**Text provided**
▼

Tuesday, April 26, 2016

Prince



Rude Boy

I used that as a screen name years ago when I first started going online. Some people assumed it was a statement on my personality. Others assumed that I was paying homage to the reggae/ska culture. In actuality, it was neither. It was an homage to a name bestowed back in the 80’s on one of my favorite musical artists. Prince.

It’s been a few days since the announcement of his death and I’ve had some time to reflect on this. I’ve been a fan of Prince since my early teens years and now I’m circling 50 (I have no issues with my age). More than that, I have been an admirer. Even though I am not a musician, I considered him to be an artistic mentor. The way that he approached his art created such a revolution (pun intended). The things that you weren’t supposed to be able to do, Prince dived into head first. Jazz, Rock, R and B, rap, funk, psychedelic and New Wave genres weren’t supposed to blend together. Someone forgot to give that memo to Prince. And if they had, I’m sure that it would’ve ended up in the royal dumpster along with all the other preconceived notions about how an artist should approach creativity.

This year of 2016 has been a tough one for the crossing over of talented musicians. We lost Maurice White from Earth, Wind and Fire, David Bowie, Phife Dawg from Tribe called Quest, Paul Kanter from Jefferson Airplane, Merle Haggard, Glenn Frey from the Eagles and Denise Matthews aka Vanity to name some of them. It seems that the era of artists that relied on talent and will and not studio tricks and made up image is slowly becoming a thing of the past.

Yet, the loss of Prince hit me especially hard. I devoured his music. The poster from the Purple Rain album hung on my wall. I memorized lyrics and played his songs over and over. Just when you would get comfortable with one musical style, the next year, you got something totally different. I even had a teen crush on Lisa ;).

On a few occasions, his material didn’t strike a chord with me. But most of the time, he was sheer genius. I defy ANY artist these days to create a masterpiece like Sign of the Times, The Gold Experience or LoveSexy. An interview with him, which was rare, was like watching a CBS Special Presentation from the 70’s. It didn’t happen that often and when it did, I was GLUED to it. I wrote my journals in “Prince” speak in the 11th grade (nowadays called chat speak). I even wore eyeliner to high school on a couple of occasions to be like him.

▲

**Exercise requirements**
In the post about Prince:
(a) What screen name did the writer use when first going online?
(b) Which album's poster hung on the writer's wall?
(c) In which grade did the writer write journals in "Prince" speak?
Answer from the text alone.

**Data for review**
▼

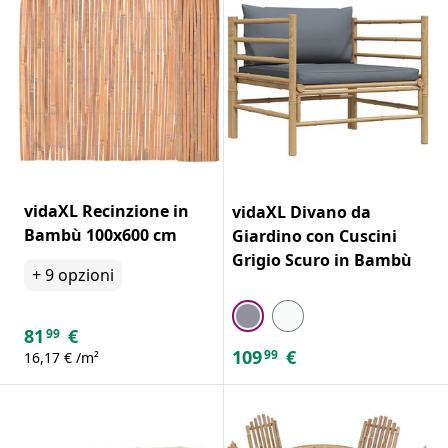
vidaXL Recinzione in
vidaXL Divano da
Bambù 100x600 cm
Giardino con Cuscini
Grigio Scuro in Bambù
+
9
opzioni
81
€
99
109
€
99
16,17 € /m²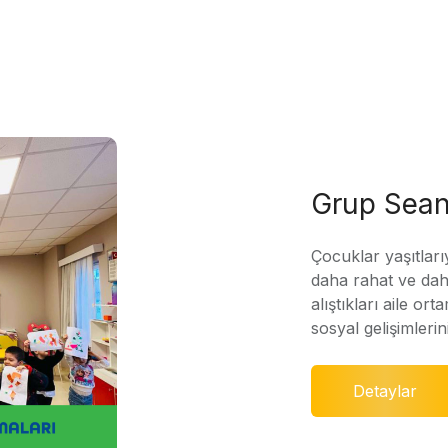
Grup Sean
Çocuklar yaşıtları
daha rahat ve daha
alıştıkları aile ort
sosyal gelişimleri
Detaylar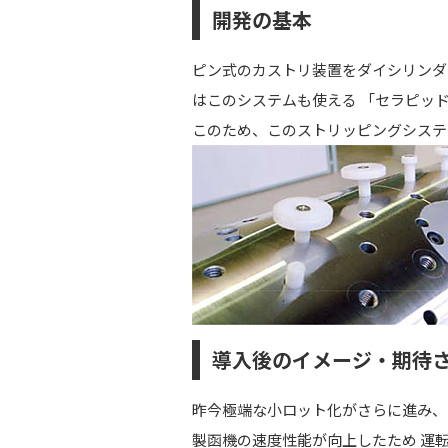
開発の基本
ピン式のカストリ装置をダイシリンダ
はこのシステムも使える 「セラピッ
このため、このストリッピングシステ
導入後のイメージ・期待
昨今極端な小ロット化がさらに進み、
製函機の速度性能が向上したため 運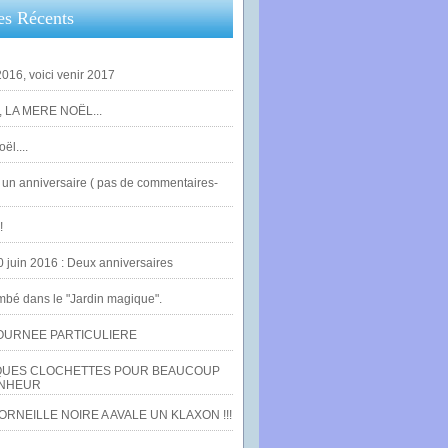
es Récents
016, voici venir 2017
 LA MERE NOËL...
ël....
un anniversaire ( pas de commentaires-
!
0 juin 2016 : Deux anniversaires
bé dans le "Jardin magique".
OURNEE PARTICULIERE
UES CLOCHETTES POUR BEAUCOUP
NHEUR
RNEILLE NOIRE A AVALE UN KLAXON !!!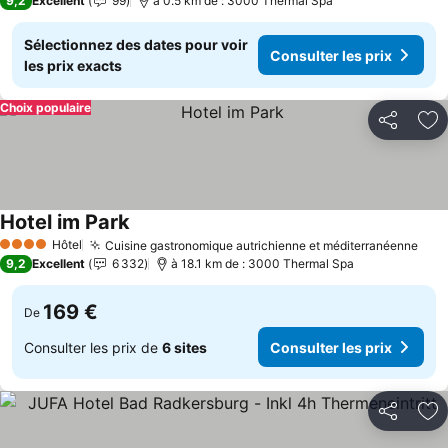
9,2
Excellent
99
à 0.5 km de : 3000 Thermal Spa
Sélectionnez des dates pour voir
Consulter les prix
les prix exacts
Choix populaire
Partager
Aj
Hotel im Park
Consulter les prix
Hôtel
Cuisine gastronomique autrichienne et méditerranéenne
Cons
4 Étoiles
9,2
Excellent
6 332
à 18.1 km de : 3000 Thermal Spa
169 €
De
Consulter les prix de
6 sites
Consulter les prix
Partager
Aj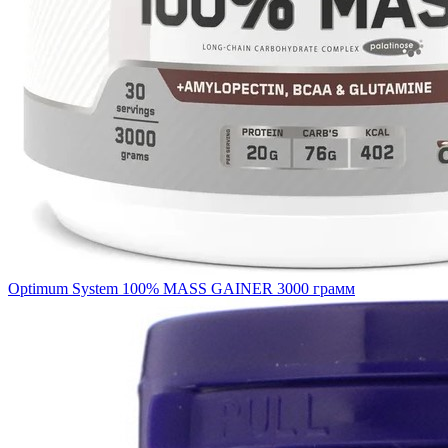
Optimum System 100% MASS GAINER 3000 грамм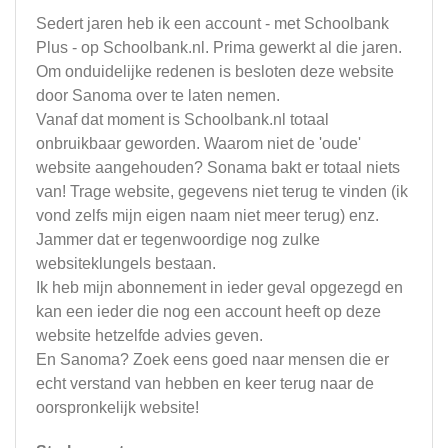
Sedert jaren heb ik een account - met Schoolbank
Plus - op Schoolbank.nl. Prima gewerkt al die jaren.
Om onduidelijke redenen is besloten deze website
door Sanoma over te laten nemen.
Vanaf dat moment is Schoolbank.nl totaal
onbruikbaar geworden. Waarom niet de 'oude'
website aangehouden? Sonama bakt er totaal niets
van! Trage website, gegevens niet terug te vinden (ik
vond zelfs mijn eigen naam niet meer terug) enz.
Jammer dat er tegenwoordige nog zulke
websiteklungels bestaan.
Ik heb mijn abonnement in ieder geval opgezegd en
kan een ieder die nog een account heeft op deze
website hetzelfde advies geven.
En Sanoma? Zoek eens goed naar mensen die er
echt verstand van hebben en keer terug naar de
oorspronkelijk website!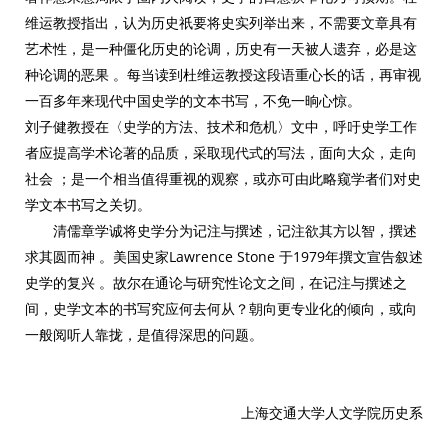
维运教授指出，认为历史祇要将史实列举出来，不需要文章具有
艺术性，是一种僵化历史的论调，历史有一天被人遗弃，必是这
种论调的恶果 。每当读到杜维运教授这段语重心长的话，再审视
一百多年来现代中国史学的文本书写，不免一晌心惊。
刘子健教授在〈史学的方法、技术和危机〉文中，呼吁史学工作
者应提高学术论著的品质，采取现代式的写法，面向大众，走向
社会 ；是一个相当值得重视的观察，或亦可由此略窥学者们对史
学文本书写之关切。
清儒章学诚将史学分为记注与撰述，记注欲其方以智，撰述
求其圆而神 。美国史家Lawrence Stone 于1979年撰文宣告叙述
史学的复兴 。故尔在通论与研究性论文之间，在记注与撰述之
间，史学文本的书写究应何去何从？朝向更专业化的倾向，或向
一般阅听人靠拢，是值得深思的问题。
上海交通大学人文学院历史系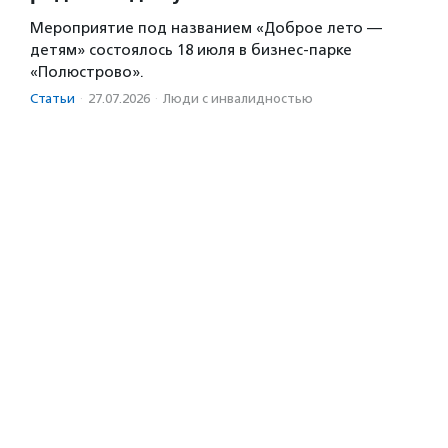
Мероприятие под названием «Доброе лето —
детям» состоялось 18 июля в бизнес-парке
«Полюстрово».
Статьи
·
27.07.2026
·
Люди с инвалидностью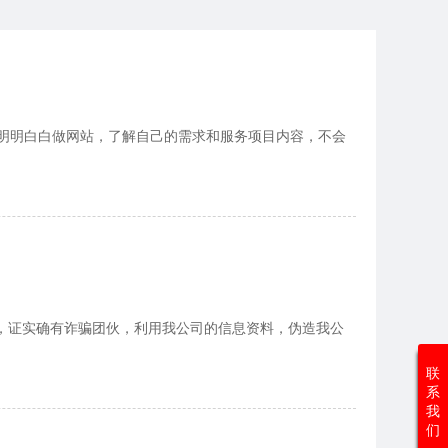
明明白白做网站，了解自己的需求和服务项目内容，不会
料，证实确有诈骗团伙，利用我公司的信息资料，伪造我公
联
系
我
们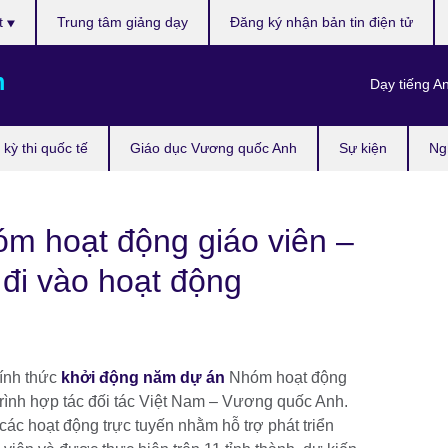
t
Trung tâm giảng dạy
Đăng ký nhận bản tin điện tử
m
Dạy tiếng A
kỳ thi quốc tế
Giáo dục Vương quốc Anh
Sự kiện
Ng
óm hoạt động giáo viên –
 đi vào hoạt động
hính thức
khởi động năm dự án
Nhóm hoạt động
rình hợp tác đối tác Việt Nam – Vương quốc Anh.
ác hoạt động trực tuyến nhằm hỗ trợ phát triển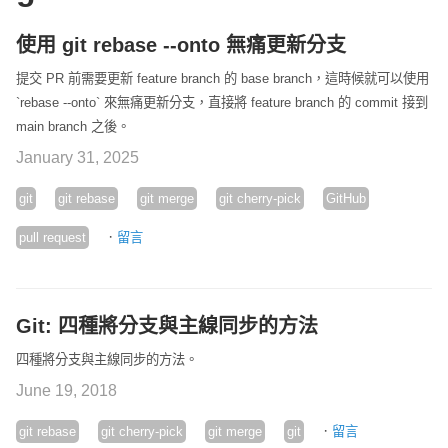
使用 git rebase --onto 無痛更新分支
提交 PR 前需要更新 feature branch 的 base branch，這時候就可以使用
`rebase --onto` 來無痛更新分支，直接將 feature branch 的 commit 接到
main branch 之後。
January 31, 2025
git
git rebase
git merge
git cherry-pick
GitHub
·
pull request
留言
Git: 四種將分支與主線同步的方法
四種將分支與主線同步的方法。
June 19, 2018
·
git rebase
git cherry-pick
git merge
git
留言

▲

**Answer for this exercise**
(a) Rude Boy
(b) Purple Rain
(c) The 11th grade